How can any ranking system, whether human or computer, work well when the data used to create the rankings is woefully inadequate? How can voters in human polls, who unabashedly proclaim that they only follow a handful of teams each year, possibly rank any team they do not closely scrutinize every week? How can a computer ranking be considered accurate if the BCS keeps its computer gurus from using blow-out wins as a factor in their rankings? Answers: They can't; they can't; and they can't. Period.
A common sense solution to the insufficient data, and one that I have, for years, been preaching to any lug who happens to be seated next to me at the local watering hole, is simple: improve the data that goes into the rankings.
How accurate do you think the rankings would be if all Division I teams played legitimate interconference games each season? Not an entire fall schedule of such games, mind you, but just two each year.
Let's see how it might help. Say the BCS, or some other such entity, mandated that two weeks in the middle of each season would be set aside for scheduled interconference games. The BCS could schedule these games based on the previous season's final rankings. The top Big Ten team might play the # 2 team from one conference, and the #3 team from another; the #2 team in the Big Ten might play the #1 team in yet another conference, and the # 4 team from still another; etc. The schedule could also be altered so we don't get a matchup of, say, Big Ten champ against SEC #2 every year, too.
Such a mandated schedule would include all Division IA teams. A few other provisos might include: independent teams being put on the schedule based on their overall ranking from the previous year; each team getting one home and one away game; no team playing an interconference game against a team already on their schedule; and (as is the case this year) if there's an odd number of teams, the two lowest ranked teams each getting a "bye" week. See, I've thought of everything.

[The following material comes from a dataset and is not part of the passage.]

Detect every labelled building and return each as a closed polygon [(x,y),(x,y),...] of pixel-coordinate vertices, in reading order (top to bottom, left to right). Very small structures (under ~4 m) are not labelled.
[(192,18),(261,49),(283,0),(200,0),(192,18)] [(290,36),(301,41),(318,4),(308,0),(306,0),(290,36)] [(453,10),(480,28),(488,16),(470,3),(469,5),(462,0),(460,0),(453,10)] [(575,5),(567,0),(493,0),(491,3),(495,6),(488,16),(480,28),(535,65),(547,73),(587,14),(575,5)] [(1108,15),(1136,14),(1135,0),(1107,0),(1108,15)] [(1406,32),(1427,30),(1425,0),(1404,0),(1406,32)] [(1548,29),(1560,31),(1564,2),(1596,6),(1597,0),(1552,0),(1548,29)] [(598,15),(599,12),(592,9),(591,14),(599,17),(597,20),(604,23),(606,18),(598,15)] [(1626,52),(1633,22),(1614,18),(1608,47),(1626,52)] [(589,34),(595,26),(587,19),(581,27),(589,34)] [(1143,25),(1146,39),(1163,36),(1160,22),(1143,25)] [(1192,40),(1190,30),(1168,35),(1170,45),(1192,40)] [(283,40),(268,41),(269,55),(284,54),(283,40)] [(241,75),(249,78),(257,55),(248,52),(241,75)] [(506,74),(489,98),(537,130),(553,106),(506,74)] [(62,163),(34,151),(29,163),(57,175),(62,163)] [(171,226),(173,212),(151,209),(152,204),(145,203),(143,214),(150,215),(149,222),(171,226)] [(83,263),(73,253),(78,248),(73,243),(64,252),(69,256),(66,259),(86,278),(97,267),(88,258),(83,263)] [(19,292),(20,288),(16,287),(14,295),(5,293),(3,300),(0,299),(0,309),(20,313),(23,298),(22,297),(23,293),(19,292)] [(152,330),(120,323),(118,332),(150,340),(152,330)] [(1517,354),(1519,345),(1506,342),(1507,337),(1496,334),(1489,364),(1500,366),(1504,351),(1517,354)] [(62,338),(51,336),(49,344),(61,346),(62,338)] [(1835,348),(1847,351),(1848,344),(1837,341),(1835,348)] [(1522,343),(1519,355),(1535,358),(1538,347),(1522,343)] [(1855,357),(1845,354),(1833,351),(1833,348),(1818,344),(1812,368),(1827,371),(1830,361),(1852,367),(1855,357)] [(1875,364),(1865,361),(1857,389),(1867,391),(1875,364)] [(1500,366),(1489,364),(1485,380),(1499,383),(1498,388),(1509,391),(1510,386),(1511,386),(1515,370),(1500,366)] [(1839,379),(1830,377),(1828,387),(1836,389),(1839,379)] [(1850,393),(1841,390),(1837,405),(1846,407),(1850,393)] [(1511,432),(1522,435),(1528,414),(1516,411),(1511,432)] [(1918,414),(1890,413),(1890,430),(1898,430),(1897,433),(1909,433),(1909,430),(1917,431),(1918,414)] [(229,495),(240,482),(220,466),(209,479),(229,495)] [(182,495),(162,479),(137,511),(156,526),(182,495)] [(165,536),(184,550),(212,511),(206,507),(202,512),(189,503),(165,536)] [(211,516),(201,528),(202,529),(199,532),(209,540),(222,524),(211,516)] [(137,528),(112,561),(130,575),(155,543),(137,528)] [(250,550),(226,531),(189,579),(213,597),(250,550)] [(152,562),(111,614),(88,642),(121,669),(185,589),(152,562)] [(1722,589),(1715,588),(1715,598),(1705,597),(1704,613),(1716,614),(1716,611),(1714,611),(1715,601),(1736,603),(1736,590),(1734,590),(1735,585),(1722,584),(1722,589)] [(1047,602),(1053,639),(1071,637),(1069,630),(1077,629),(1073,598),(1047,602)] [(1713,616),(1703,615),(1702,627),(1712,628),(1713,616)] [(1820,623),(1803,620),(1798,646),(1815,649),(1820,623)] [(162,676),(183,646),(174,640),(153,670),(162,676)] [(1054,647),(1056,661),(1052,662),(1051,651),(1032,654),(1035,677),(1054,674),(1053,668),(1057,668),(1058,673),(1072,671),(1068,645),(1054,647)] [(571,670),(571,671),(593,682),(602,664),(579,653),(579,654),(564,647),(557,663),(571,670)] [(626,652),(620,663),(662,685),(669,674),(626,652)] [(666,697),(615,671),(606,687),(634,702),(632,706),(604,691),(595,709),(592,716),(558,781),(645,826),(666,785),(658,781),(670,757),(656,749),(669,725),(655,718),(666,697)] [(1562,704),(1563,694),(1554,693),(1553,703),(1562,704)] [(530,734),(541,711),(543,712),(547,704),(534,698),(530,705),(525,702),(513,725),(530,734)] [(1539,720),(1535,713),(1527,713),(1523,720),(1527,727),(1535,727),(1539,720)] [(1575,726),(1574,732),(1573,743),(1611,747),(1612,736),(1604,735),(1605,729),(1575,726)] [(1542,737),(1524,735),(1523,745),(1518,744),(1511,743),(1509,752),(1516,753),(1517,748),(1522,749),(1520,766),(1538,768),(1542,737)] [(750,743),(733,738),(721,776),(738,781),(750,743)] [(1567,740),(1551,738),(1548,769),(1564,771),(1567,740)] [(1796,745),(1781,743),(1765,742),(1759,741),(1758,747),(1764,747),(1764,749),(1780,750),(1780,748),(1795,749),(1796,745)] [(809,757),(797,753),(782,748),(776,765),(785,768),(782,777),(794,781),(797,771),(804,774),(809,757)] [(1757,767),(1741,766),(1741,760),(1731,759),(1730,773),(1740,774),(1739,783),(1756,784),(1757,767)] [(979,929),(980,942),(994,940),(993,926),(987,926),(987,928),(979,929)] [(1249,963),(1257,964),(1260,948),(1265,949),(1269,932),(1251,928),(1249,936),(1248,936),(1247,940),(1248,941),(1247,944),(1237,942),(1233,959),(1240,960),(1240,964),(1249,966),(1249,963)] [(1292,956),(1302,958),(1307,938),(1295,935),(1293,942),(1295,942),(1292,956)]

Think of how this system might help create some legitimate data to be dumped into the ranking systems. Top teams from each conference playing top teams from other conferences in the middle of a season. Don't you think this might help curtail those arguments about which conference is the best? Don't you think this would keep some "top" teams from breezing through a lackluster schedule? Don't you think we'll get some quality matchups in the middle of the season?
See any drawbacks? Neither do I. It wouldn't surprise me, though, if you're saying to yourself, "That's all well and good, but it ain't gonna happen." I get that every week from some guy on a barstool next to me.